## Sayfa alıntısı
Konu arada bir gündeme geliyor...
Serdar Ortaç yaşadıkça da, 1999 yılında MGD gecesindeki fiştekleyici tavrı ve Ahmet Kaya'nın Fransa'da 'Vay benim köpek yalnızlığım' diyerek ıstırap içinde ölmesi, zaman zaman önüne koyulacaktır kendisinin...
Klasik bir doktor cümlesi olarak; 'hastalığınla yaşamayı öğrenmen gerek' Serdar Ortaç'a tavsiyemdir...
Zannediyorum ki, bir yerde sahne almadan önce en büyük kabuslarından biri 'O gece yaptıklarımdan dolayı biri tepki gösterecek mi?'dir..
Ve eminim ki, hayat montajına girme imkanı olsaydı, pişmanlığını kusarak, o sahneyi ömründen çıkarttırıp öyle devam ederdi yoluna...
Ahmet Kaya'yı sevmek için birçok bahaneniz olabilir...
Sevmemek için de...
Kimi 'Ben sadece şarkılarını seviyorum...' der, dudak büker geri kalanına...
Şarkılarını da, kendisini de sevip; villalarda oturmasına, lüks arabalara binmesine, hayatının son dönemlerinde magazinel bir hayatı seçmesine kızanlar da çıkabilir...
Son 2-3 albümü berbattı düşüncesine sahip olanlar da vardır...
Kalıbının adımı değilmiş diye düşünenler de olabilir...
'Ama bölücü o...' suçlamasında bulunanlar da...
Bana türküyü sevdiren adamdır Ahmet Kaya...
Karadeniz, Akdeniz, Ege, Anadolu türkülerine albümlerinde yer vererek, bölücü değil; bütünleyici olmuştur benim için...
'Evlerinin Önü Mersin...' türküsünü Ahmet Kaya'dan duyana dek, türkülerin kıymetini bilmiyordum...
Kara Yılan'ı tanır mısınız?..
Ahmet Kaya tanıttı bana bir türküsünde...
Ve 14-15 yaşında öğrenmiştim, Antep'in Fransız işgalinden kurtuluşunda yer almış bir kahraman olduğunu...
Ayrılık telaşını, aşkı, dımdızlak ortada kalmayı ondan daha iyi anlatana rastlamadım...
Türkçe'yi çok iyi kullanmasını nasıl es geçerim...
Şarkılarına ustaca yerleştirilmiş betimlemelerle, şarkıyı dinlemiyor; gözümün önünde yaşıyordum...
Ama bölücü o...
Ya Serdar Ortaç?..
Serdar Ortaç'ın konuştuğu Türkçe'ye dikkat ettiniz mi?..
'Ama conversation'ın dozunu kaçırdınız...

## Sağlanan veriler
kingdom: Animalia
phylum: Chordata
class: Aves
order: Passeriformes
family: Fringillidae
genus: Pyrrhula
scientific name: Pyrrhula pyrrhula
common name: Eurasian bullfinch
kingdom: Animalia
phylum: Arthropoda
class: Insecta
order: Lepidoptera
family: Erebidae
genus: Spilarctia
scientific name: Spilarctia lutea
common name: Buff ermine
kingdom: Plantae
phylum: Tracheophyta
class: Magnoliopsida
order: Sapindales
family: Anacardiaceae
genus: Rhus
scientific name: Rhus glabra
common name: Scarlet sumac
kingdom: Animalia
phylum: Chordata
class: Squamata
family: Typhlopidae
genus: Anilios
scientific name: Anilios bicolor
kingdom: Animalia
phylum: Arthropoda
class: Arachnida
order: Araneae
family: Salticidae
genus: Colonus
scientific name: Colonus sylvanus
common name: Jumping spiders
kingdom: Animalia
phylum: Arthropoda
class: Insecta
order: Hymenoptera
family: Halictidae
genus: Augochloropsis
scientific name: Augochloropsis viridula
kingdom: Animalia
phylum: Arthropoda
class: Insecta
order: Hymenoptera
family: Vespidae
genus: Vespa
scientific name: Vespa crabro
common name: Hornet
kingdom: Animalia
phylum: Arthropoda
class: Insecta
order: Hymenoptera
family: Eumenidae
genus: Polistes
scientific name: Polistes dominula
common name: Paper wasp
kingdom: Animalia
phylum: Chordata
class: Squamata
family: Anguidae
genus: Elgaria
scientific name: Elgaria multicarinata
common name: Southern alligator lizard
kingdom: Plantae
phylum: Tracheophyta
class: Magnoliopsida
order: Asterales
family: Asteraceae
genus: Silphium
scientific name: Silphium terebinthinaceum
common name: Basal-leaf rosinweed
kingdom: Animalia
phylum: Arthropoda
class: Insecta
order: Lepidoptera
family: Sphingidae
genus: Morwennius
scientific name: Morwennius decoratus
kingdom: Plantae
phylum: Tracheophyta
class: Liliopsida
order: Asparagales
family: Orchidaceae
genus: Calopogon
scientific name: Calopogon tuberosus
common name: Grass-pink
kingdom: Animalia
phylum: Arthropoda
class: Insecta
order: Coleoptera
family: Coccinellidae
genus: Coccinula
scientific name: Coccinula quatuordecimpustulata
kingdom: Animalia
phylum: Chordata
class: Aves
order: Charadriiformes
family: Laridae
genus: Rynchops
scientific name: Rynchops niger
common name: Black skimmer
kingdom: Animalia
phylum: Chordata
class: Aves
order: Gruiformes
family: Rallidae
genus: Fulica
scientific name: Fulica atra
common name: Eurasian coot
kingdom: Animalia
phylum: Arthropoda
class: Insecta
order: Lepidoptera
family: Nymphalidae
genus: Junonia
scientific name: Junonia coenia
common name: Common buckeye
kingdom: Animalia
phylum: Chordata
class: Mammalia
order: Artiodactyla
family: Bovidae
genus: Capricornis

## Yapılacaklar
1. Aşağıdaki ifadeler sayfa alıntısıyla örtüşüyor mu? Her biri için evet ya da hayır deyin ve kararı belirleyen sözleri metinden aynen aktarın.
(a) Yazar, "Evlerinin Önü Mersin" türküsünü Ahmet Kaya'dan duyana kadar türkülerin kıymetini bilmiyordu.
(b) Yazar, Kara Yılan'ın bir kahraman olduğunu 20 yaşında öğrendi.
(c) Sözü edilen MGD gecesi 1999 yılındaydı.
2. Sayfa alıntısında "Ahmet Kaya'yı sevmek" sözleriyle açılıp "olanlar da vardır..." sözleriyle kapanan kısmı yeniden yazın. Bu kısımda "villalarda" yerine "yalılarda" koyun.

## Yanıtlar
1.
(a) Evet: "'Evlerinin Önü Mersin...' türküsünü Ahmet Kaya'dan duyana dek, türkülerin kıymetini bilmiyordum"
(b) Hayır: "Ve 14-15 yaşında öğrenmiştim"
(c) Evet: "1999 yılında MGD gecesindeki"

2.
Ahmet Kaya'yı sevmek için birçok bahaneniz olabilir...
Sevmemek için de...
Kimi 'Ben sadece şarkılarını seviyorum...' der, dudak büker geri kalanına...
Şarkılarını da, kendisini de sevip; yalılarda oturmasına, lüks arabalara binmesine, hayatının son dönemlerinde magazinel bir hayatı seçmesine kızanlar da çıkabilir...
Son 2-3 albümü berbattı düşüncesine sahip olanlar da vardır...